## Required work
First find the line with "(fp_line (start 3.84" in the entries below, then set down exactly every line through the line with "(fp_line (start 9.81", that line included.

Plain-text document sources
******

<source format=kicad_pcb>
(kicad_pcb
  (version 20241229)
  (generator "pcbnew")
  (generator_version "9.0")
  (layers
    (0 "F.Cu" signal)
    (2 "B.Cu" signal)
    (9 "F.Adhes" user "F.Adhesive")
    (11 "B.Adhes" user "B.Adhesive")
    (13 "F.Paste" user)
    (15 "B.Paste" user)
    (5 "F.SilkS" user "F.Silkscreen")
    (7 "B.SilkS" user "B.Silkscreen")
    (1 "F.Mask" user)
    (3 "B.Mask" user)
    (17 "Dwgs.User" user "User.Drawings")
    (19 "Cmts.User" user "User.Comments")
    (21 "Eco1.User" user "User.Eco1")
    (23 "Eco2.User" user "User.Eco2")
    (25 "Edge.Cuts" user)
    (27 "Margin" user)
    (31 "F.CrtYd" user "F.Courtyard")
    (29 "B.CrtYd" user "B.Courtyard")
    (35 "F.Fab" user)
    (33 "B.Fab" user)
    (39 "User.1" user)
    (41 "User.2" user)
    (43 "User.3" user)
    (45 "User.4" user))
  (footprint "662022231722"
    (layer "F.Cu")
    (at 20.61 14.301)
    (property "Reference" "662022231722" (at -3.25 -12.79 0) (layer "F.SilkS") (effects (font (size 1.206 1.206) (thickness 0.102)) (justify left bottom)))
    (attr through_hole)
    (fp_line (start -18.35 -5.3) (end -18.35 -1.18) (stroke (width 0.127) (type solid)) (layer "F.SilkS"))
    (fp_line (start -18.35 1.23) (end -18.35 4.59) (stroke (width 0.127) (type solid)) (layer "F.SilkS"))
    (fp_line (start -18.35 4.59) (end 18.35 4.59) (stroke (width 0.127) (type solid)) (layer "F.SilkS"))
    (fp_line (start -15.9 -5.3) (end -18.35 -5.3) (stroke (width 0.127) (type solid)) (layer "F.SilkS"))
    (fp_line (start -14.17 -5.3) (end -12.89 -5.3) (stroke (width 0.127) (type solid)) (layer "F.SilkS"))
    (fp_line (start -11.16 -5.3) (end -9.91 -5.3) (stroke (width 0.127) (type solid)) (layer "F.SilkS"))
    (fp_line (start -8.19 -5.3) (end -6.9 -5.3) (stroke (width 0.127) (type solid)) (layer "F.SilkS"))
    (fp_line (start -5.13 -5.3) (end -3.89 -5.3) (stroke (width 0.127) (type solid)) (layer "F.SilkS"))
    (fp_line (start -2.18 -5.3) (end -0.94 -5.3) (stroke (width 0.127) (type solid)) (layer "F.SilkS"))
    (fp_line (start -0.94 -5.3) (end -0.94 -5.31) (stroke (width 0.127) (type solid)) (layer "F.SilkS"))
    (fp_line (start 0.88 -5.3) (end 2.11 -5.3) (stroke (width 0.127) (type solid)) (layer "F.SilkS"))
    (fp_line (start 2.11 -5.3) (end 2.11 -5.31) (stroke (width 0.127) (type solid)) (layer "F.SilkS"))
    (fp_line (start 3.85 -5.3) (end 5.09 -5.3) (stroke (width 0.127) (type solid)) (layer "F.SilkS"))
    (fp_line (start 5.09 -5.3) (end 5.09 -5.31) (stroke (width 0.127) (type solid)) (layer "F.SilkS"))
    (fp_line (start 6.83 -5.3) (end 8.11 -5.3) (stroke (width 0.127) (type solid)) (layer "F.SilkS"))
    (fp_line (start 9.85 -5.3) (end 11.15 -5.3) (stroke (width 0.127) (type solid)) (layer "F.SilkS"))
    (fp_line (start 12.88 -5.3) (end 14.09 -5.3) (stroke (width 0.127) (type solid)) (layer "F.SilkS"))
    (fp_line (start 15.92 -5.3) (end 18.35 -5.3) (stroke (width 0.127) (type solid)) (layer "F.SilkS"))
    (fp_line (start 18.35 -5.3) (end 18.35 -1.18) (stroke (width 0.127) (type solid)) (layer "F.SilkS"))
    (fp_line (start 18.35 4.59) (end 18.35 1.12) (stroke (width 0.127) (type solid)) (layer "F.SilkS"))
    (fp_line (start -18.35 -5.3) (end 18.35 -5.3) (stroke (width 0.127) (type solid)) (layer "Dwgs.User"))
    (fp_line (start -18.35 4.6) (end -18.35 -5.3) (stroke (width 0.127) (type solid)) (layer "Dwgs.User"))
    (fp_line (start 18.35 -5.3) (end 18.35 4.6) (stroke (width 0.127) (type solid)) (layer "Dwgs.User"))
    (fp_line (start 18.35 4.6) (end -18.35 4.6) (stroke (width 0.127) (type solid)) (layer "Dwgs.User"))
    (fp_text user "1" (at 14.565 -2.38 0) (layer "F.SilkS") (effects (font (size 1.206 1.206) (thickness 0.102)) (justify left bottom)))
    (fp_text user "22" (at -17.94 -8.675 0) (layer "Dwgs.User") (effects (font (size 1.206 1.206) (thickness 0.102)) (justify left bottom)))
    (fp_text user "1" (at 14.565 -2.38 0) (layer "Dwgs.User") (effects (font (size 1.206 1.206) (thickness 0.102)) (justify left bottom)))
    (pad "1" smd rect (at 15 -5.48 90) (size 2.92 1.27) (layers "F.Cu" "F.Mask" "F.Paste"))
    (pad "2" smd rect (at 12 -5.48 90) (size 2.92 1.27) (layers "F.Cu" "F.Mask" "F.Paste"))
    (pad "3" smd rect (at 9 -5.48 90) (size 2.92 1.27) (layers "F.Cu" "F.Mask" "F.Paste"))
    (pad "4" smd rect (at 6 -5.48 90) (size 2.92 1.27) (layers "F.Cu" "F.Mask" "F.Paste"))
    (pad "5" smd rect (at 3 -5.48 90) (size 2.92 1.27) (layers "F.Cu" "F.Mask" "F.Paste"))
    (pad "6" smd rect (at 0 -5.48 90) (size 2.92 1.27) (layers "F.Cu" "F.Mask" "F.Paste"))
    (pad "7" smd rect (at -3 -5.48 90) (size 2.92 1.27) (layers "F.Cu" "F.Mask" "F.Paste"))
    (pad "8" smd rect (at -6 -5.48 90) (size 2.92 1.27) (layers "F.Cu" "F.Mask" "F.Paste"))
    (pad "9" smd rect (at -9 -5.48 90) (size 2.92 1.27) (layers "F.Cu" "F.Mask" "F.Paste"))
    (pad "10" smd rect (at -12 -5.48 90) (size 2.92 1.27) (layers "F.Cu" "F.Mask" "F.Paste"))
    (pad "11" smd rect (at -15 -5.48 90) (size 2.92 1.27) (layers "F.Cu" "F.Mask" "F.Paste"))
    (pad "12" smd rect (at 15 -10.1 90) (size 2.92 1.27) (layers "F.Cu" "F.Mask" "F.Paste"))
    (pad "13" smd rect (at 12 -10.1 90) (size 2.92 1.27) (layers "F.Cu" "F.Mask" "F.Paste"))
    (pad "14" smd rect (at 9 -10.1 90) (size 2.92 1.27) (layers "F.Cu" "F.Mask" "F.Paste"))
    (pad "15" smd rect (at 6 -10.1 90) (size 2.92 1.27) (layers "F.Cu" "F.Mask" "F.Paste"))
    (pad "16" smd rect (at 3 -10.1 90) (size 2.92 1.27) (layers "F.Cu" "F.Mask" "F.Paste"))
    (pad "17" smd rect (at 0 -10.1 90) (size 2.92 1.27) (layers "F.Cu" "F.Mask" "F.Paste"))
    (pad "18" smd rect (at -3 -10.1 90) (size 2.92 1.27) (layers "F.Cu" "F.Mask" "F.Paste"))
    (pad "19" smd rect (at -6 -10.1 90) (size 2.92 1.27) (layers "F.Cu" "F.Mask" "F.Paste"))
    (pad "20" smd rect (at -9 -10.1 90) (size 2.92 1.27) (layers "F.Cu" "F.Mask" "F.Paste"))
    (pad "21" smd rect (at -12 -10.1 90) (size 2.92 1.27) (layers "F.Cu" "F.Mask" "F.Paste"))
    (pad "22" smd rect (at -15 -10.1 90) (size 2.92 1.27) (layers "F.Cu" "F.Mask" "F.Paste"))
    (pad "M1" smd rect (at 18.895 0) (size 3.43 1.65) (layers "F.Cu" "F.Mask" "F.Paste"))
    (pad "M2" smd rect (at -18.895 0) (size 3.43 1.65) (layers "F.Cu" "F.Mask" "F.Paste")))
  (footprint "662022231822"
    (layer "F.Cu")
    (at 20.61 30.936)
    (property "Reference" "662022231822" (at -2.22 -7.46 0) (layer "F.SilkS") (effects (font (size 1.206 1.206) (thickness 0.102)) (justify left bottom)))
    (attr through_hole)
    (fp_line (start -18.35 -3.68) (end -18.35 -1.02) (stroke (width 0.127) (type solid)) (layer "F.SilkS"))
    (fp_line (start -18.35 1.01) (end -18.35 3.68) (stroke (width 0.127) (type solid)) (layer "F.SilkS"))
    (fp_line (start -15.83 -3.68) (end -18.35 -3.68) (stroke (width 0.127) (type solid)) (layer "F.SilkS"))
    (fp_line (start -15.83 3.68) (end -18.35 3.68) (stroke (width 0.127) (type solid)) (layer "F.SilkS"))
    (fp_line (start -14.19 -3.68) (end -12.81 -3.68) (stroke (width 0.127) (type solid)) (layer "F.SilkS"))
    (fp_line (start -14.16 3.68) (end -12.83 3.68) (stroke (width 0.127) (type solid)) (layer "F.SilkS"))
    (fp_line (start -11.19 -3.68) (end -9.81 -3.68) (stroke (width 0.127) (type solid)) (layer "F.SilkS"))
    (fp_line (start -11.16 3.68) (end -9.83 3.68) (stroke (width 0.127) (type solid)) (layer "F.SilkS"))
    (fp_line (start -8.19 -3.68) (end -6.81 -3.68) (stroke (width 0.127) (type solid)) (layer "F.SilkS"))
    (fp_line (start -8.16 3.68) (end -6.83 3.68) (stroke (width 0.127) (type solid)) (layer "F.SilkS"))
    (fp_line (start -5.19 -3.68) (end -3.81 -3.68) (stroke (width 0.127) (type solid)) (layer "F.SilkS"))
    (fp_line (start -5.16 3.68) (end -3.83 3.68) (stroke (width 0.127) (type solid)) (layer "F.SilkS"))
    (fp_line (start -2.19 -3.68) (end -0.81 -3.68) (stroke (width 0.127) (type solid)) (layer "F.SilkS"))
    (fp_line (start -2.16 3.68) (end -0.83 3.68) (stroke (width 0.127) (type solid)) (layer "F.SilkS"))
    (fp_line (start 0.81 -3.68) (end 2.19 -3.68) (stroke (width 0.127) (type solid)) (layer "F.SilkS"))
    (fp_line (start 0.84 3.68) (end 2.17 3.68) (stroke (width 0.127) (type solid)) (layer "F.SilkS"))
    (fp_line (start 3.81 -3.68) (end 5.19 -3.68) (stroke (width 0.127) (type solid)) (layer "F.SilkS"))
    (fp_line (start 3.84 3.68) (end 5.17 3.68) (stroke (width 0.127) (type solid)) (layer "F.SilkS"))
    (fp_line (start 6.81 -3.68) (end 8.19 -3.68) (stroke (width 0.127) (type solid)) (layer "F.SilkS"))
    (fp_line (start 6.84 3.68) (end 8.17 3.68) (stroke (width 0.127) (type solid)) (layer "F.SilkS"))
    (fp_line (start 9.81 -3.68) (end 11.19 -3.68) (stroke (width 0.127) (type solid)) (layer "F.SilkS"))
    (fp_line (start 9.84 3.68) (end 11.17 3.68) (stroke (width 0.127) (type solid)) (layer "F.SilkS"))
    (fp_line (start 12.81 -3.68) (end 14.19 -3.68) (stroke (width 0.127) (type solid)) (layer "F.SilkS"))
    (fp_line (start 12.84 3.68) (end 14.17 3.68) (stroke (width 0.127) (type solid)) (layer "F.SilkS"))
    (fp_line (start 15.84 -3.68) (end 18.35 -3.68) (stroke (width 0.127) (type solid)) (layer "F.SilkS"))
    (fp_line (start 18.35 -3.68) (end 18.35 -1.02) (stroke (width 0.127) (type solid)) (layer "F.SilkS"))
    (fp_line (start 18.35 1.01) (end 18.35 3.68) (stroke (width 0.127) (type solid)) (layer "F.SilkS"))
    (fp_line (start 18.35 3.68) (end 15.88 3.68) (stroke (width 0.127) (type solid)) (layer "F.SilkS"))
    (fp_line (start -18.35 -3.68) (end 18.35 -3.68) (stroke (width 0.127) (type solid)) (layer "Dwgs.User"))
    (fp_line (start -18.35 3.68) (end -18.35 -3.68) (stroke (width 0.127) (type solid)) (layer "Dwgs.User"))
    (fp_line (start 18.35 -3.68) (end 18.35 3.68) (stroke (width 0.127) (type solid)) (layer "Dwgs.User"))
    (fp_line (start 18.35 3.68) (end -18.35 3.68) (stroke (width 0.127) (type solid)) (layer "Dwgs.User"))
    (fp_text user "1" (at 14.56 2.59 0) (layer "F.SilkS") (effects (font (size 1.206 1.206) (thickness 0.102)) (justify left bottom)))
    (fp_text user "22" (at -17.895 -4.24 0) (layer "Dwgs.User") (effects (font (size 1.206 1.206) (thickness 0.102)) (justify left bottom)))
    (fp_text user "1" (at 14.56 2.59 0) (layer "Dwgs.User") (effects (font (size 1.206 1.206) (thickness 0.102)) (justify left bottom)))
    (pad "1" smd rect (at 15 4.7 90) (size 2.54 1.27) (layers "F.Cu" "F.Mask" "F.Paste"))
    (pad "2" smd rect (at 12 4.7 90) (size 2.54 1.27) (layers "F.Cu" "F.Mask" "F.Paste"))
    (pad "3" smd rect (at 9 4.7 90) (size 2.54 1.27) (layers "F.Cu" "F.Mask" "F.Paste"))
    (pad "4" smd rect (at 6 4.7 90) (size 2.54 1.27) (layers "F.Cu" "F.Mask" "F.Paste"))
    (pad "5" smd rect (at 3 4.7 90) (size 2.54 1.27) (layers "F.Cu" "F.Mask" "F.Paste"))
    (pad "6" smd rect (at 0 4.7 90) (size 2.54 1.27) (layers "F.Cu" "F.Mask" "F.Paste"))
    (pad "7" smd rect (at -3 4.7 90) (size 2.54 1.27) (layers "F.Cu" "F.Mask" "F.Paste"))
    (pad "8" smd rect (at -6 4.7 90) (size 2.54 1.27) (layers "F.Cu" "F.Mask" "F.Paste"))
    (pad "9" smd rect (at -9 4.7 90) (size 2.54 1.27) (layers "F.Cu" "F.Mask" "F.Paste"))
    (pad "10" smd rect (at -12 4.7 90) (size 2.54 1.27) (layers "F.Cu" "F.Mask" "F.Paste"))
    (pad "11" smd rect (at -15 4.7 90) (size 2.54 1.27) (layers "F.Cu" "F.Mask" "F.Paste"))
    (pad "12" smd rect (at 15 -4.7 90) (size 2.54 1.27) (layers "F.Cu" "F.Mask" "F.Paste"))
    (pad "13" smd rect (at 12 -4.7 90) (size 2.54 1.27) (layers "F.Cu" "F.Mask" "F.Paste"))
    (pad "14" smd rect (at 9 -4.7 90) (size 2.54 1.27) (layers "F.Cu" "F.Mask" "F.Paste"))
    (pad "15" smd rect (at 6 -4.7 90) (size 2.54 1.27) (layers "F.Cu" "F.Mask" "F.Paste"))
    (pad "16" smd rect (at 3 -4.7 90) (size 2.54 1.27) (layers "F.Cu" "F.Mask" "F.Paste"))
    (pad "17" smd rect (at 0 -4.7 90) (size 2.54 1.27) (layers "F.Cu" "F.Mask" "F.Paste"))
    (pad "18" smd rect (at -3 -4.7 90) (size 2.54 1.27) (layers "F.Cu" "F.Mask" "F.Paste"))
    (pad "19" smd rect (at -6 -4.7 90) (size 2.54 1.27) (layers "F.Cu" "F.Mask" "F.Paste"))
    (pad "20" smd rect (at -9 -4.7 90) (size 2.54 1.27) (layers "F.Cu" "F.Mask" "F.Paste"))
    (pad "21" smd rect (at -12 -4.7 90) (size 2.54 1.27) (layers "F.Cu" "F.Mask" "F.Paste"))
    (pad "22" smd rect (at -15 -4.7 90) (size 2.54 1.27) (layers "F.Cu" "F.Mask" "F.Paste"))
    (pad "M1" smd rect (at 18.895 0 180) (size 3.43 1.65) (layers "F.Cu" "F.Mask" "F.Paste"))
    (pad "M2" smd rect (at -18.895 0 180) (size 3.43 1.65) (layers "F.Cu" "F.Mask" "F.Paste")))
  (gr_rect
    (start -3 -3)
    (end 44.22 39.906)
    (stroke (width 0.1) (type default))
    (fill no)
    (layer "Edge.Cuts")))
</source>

******

## Your response
    (fp_line (start 3.84 3.68) (end 5.17 3.68) (stroke (width 0.127) (type solid)) (layer "F.SilkS"))
    (fp_line (start 6.81 -3.68) (end 8.19 -3.68) (stroke (width 0.127) (type solid)) (layer "F.SilkS"))
    (fp_line (start 6.84 3.68) (end 8.17 3.68) (stroke (width 0.127) (type solid)) (layer "F.SilkS"))
    (fp_line (start 9.81 -3.68) (end 11.19 -3.68) (stroke (width 0.127) (type solid)) (layer "F.SilkS"))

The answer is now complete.